Brille und Krankenkasse: was wird bezahlt?

Wenn Sie nach einer neuen Sehhilfe suchen, stehen Sie oft vor der Frage nach den Kosten. Viele Kunden kommen zu mir in die Werkstatt und fragen direkt, ob die Krankenkasse die Brille übernimmt. Die Antwort ist meistens ernüchternd, weil Erwachsene in Deutschland fast immer die volle Rechnung selbst tragen müssen. Das Gesetz sieht für Erwachsene keine pauschale Übernahme vor, da eine Sehschwäche rechtlich nicht als Krankheit gilt.

Die Situation sieht für Kinder und Jugendliche anders aus. Wer unter 18 Jahre alt ist, hat deutlich bessere Chancen auf einen Zuschuss der Krankenkasse. Hier greifen die gesetzlichen Regelungen, damit die Entwicklung der Augen nicht durch mangelnde Sehkraft behindert wird.

Wer bekommt wirklich einen Zuschuss?

Der Anspruch richtet sich nach der Schwere der Sehbeeinträchtigung. Bei Kindern und Jugendlichen übernimmt die Kasse die Kosten für die Gläser, wenn eine bestimmte Grenze der Refraktion überschritten wird. Oft liegt dieser Schwellenwert bei etwa -6,00 Dioptrien oder bei einer starken Hornhautverkrümmung von über 3,50 Dioptrien.

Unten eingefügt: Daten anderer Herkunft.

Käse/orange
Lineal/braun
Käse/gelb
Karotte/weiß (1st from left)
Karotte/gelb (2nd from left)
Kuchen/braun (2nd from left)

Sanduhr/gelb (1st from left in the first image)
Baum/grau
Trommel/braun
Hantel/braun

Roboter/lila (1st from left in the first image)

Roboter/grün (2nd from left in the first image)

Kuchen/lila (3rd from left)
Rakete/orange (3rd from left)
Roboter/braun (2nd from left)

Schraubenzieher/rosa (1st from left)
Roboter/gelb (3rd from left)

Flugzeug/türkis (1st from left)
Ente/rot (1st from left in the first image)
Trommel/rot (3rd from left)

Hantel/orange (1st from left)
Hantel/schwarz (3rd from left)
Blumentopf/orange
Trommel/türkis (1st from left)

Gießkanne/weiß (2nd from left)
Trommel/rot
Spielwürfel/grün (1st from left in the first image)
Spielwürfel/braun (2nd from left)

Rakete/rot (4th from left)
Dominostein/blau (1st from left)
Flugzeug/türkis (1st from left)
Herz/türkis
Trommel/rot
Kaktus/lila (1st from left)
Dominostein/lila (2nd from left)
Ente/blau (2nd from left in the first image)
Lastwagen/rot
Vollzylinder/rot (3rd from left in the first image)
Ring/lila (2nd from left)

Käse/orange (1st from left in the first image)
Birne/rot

Es gibt auch Ausnahmen für Erwachsene. Wenn Sie eine schwere Sehbehinderung haben, die nicht durch eine normale Brille korrigiert werden kann, springt die Kasse ein. Das betrifft Menschen mit einer sehr geringen Sehschärfe, dem sogenannten Visus, der trotz optimaler Korrektur unter einem bestimmten Wert bleibt. Auch bei speziellen Erkrankungen wie einer schweren Aphakie oder bestimmten Netzhautproblemen wird die Brille auf Rezept erstattet.

Die Rolle des Augenarztes

Sie können nicht einfach zum Optiker gehen und eine Brille auf Rezept verlangen. Zuerst müssen Sie einen Termin beim Augenarzt vereinbaren, damit dieser die medizinische Notwendigkeit feststellt. Der Arzt führt die Refraktion durch und stellt bei entsprechender Diagnose ein Rezept aus. Ohne diese ärztliche Verordnung gibt es keinen Anspruch auf die Leistungen der gesetzlichen Krankenkassen.

Ich erinnere mich an einen Patienten aus Lampertheim, der 2019 dachte, seine neue Gleitsichtbrille würde voll übernommen. Er hatte zwar eine starke Hornhautverkrümmung, aber sein Visus war für die Kasse noch im normalen Bereich. Am Ende zahlte er die Differenz von 485 € komplett aus eigener Tasche.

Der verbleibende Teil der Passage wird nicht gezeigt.